Back to the topic: "Arabic-speaking armies have been generally ineffective in
the modern era." Well you can stop right after this sentence, the rest is
uninteresting as it is talking about "armies" which went into war in 1973. But
if we scratch the word army and ask the question in the title "Why Arabs Lose
Wars" and look back just at the recent wars Arabs, the people not the armies
_, fought, you would have a completely different picture and get a completely
different answer. Like myself, you don 't have to be a military expert, to
reach that conclusion. Just go back to the war against Lebanon in 2006. The
effectiveness of the guerrilla fighter of Hizbolla would make the Navy Seals
envious. Look back at the wars against the besieged Gaza strip - the largest
prison in the world. Just watch the progress in the effectiveness of the
fighter of Hamas (who are besieged by the Zionists as well as the Camp David
regime in Egypt). Just look at the map and see how arduous it is for them to
smuggle their rockets for thousands of miles and still they succeed. How did
they fight in 2008? 2012? 2014? Go and look at Youtube and compare the
effectiveness of the Arab fighter with the Zionist one.
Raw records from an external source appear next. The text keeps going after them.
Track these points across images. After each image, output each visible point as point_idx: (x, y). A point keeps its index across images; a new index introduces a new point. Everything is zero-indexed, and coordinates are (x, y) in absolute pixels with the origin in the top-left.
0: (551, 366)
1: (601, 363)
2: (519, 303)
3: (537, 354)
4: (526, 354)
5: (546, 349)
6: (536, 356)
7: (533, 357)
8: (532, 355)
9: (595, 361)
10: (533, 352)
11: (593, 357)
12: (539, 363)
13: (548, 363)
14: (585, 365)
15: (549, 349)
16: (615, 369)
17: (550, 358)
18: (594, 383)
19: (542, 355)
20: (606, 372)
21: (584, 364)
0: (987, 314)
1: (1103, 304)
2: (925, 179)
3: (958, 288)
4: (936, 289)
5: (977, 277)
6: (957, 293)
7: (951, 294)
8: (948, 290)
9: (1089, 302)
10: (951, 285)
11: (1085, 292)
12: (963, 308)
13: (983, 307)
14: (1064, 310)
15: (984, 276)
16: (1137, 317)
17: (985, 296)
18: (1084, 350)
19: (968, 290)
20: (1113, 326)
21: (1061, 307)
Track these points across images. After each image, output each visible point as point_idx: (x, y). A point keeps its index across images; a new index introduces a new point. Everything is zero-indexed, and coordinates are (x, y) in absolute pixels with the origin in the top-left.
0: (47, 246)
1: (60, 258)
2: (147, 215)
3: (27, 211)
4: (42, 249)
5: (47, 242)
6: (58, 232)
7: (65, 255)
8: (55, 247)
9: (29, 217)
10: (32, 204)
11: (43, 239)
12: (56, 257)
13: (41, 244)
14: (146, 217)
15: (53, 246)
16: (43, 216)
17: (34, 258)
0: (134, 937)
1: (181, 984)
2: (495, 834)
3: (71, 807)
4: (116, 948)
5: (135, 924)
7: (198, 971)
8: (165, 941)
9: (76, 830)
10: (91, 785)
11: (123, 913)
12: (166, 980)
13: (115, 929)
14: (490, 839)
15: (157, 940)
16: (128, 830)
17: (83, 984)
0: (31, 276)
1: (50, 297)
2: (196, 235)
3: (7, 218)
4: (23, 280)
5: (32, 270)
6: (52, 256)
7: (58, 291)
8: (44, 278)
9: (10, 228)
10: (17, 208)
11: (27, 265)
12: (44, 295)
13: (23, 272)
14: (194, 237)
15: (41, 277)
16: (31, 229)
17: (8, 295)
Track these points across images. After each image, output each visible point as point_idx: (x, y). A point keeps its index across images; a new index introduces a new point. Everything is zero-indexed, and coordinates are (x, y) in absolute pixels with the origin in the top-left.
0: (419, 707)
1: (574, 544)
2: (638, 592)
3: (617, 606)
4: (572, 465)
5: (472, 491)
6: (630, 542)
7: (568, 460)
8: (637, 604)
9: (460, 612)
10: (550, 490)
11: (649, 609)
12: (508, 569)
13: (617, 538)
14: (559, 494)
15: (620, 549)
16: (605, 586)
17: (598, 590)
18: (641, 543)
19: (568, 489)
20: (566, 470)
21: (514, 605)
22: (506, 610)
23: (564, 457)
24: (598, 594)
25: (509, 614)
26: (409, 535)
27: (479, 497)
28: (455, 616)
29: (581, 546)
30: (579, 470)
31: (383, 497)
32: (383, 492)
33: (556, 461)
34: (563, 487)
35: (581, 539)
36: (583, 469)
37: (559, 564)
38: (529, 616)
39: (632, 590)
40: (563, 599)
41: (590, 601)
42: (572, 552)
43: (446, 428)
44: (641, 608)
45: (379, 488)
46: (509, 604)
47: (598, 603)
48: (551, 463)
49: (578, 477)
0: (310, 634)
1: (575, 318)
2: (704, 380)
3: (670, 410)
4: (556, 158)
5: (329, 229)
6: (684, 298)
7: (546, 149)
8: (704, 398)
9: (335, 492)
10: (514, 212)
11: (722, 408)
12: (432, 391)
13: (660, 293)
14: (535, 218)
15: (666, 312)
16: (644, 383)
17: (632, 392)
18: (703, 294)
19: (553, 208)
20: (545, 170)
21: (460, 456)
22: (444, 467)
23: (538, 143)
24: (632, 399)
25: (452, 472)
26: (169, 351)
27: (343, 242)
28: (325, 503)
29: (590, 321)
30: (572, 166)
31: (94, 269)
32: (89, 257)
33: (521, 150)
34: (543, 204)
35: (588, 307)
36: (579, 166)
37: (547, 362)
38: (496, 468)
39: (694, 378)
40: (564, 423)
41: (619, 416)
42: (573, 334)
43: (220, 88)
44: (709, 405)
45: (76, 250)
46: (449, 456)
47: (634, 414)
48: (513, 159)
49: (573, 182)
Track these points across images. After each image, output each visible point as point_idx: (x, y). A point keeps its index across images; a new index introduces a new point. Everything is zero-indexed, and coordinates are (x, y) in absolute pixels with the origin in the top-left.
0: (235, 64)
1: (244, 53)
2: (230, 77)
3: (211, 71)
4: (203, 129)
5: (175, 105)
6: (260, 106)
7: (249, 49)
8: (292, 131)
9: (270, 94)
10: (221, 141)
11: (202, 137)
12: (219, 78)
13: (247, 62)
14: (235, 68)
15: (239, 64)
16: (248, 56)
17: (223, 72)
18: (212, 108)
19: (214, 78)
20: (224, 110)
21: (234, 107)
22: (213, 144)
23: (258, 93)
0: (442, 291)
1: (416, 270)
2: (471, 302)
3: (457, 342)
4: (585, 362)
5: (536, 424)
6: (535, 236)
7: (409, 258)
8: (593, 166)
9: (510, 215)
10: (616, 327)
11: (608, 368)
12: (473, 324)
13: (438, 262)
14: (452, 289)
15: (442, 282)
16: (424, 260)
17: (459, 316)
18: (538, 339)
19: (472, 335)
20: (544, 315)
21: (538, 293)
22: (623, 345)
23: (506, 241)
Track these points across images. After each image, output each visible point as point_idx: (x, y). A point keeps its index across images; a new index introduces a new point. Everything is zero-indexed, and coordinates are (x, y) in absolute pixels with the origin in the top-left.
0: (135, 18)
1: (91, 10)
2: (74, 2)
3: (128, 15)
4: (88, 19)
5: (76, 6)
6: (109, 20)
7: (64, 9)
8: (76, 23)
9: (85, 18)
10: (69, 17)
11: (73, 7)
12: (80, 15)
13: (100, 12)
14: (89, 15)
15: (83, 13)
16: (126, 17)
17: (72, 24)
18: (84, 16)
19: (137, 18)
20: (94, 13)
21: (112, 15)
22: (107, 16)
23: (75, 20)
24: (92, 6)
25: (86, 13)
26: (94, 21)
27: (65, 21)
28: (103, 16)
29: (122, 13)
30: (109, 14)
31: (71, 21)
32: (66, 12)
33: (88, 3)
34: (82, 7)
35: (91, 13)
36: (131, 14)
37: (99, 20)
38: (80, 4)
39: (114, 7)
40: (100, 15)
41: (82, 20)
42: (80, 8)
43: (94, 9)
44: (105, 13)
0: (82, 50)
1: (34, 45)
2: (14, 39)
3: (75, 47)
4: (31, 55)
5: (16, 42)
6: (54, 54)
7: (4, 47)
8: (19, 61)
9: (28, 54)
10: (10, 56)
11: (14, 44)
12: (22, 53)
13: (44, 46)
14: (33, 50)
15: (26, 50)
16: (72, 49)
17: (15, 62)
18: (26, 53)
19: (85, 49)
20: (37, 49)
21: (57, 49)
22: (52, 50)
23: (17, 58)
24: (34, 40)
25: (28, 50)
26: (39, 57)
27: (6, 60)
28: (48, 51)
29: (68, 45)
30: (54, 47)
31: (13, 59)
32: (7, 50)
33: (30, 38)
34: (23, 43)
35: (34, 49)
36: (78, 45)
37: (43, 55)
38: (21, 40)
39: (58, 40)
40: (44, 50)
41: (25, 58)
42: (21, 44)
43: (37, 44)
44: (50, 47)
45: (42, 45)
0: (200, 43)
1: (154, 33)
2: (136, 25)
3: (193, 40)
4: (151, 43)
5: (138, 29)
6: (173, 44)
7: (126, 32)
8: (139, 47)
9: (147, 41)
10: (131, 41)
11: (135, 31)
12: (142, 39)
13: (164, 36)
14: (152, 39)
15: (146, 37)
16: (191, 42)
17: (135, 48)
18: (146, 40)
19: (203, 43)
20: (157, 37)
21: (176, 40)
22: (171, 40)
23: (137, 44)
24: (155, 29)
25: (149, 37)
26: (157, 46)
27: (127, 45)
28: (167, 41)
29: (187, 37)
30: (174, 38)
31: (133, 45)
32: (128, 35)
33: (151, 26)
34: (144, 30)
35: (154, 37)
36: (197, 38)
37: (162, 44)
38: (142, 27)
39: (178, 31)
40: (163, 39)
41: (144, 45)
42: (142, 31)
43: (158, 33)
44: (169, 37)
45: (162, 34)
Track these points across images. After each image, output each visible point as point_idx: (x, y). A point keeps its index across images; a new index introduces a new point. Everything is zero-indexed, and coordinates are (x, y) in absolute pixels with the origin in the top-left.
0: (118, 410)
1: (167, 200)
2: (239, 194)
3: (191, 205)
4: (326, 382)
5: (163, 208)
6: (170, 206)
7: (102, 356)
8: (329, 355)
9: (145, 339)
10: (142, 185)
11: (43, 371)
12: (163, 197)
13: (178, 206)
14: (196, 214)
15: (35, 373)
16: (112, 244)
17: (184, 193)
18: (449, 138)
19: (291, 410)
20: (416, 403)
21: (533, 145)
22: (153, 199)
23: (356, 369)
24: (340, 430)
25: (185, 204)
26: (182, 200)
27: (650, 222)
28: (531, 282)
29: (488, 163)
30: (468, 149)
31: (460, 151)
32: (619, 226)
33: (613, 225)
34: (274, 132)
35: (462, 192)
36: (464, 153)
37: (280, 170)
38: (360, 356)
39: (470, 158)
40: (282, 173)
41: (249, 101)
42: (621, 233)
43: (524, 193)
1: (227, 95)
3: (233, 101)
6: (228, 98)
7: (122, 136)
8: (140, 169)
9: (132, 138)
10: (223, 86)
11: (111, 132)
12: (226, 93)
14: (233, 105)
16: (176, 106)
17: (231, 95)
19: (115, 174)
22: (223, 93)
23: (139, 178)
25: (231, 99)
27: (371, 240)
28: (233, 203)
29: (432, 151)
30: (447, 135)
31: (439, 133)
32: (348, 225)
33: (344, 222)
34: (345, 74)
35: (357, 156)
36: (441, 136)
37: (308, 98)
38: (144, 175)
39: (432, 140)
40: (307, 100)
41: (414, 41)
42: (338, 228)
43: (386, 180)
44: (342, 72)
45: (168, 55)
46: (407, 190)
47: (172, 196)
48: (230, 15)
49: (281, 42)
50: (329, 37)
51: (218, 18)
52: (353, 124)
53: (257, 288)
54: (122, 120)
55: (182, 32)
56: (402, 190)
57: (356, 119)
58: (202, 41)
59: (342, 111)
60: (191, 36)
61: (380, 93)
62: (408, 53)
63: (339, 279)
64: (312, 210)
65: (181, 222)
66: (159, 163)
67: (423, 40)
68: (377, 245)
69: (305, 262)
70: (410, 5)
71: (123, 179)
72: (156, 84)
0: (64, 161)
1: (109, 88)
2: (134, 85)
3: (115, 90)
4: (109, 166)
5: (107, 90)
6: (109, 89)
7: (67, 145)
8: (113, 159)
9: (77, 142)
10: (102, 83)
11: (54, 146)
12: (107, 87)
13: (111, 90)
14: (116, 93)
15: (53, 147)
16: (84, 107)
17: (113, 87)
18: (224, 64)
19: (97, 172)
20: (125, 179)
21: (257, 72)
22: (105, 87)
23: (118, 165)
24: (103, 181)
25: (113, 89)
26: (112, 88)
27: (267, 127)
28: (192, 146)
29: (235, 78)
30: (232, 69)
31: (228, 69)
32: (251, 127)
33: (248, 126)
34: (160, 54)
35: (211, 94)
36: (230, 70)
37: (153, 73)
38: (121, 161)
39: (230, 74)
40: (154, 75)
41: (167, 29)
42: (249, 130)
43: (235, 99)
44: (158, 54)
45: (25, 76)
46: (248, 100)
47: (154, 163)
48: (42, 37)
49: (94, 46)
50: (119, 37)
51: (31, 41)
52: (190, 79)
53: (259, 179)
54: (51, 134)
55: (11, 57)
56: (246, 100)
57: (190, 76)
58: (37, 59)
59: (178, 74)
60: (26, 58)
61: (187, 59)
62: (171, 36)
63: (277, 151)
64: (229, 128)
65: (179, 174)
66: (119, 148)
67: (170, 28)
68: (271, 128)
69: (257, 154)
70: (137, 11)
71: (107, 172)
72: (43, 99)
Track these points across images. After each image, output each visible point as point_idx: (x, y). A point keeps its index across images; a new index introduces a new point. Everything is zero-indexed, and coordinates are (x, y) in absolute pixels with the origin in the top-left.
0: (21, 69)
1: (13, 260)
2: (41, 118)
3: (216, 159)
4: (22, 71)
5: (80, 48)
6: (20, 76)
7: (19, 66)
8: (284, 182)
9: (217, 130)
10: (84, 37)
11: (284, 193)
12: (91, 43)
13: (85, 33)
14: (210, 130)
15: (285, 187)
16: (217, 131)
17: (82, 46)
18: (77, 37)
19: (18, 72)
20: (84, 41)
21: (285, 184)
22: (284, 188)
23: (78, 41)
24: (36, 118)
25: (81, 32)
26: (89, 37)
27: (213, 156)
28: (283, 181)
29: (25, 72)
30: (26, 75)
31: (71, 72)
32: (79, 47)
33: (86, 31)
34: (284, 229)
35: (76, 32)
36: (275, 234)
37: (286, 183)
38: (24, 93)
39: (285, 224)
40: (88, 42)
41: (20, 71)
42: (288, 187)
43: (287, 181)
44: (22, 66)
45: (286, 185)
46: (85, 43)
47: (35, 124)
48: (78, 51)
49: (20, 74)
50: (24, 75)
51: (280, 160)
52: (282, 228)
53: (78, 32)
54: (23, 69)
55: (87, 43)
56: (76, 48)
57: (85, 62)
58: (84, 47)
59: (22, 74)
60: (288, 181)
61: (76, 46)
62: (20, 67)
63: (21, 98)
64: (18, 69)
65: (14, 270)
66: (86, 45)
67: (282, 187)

Why Arabs Lose Wars? The only way to win against Arabs is complete destruction
of their cities from afar just like the Americans did to the city of Fallujah,
the Zionists to the Shujayia neighbourhood in Gaza, to the city of Bent Jbeil
in South Lebanon. If you put techologies aside and just compare soldier to
soldier, courage to courage, there is no match. Do you know any nation in
history or across the planet that had so many people ready to pull a trigger
and sacrifice himself or herself for his nations freedom? You might say that's
terrorism but that's beside the point. Actually the majority of those
sacrificed themselves (from ISIS, to ALQEDA) to the service of Saudi Arabia
(the tool of the US) and for it's own wars in Afganistan, Serbia, Iraq, Syria
(all wars orchestrated by the US).

\---------------- _ these armies are just tools of governments all of whom
from Morocoo to Iraq are friends the western governments.

------
sidcool
An amazingly detailed record of military operations. Very well researched and
well written. The objectivity of the overall tone adds credence.

------
EliRivers
For those interested, Ken Pollack's "Arabs at War" contains a lot of good
material. He picks a number of nations in the region and discusses how well
they've done in various regional wars over the latter half of the 20th century
(right up until the first gulf war).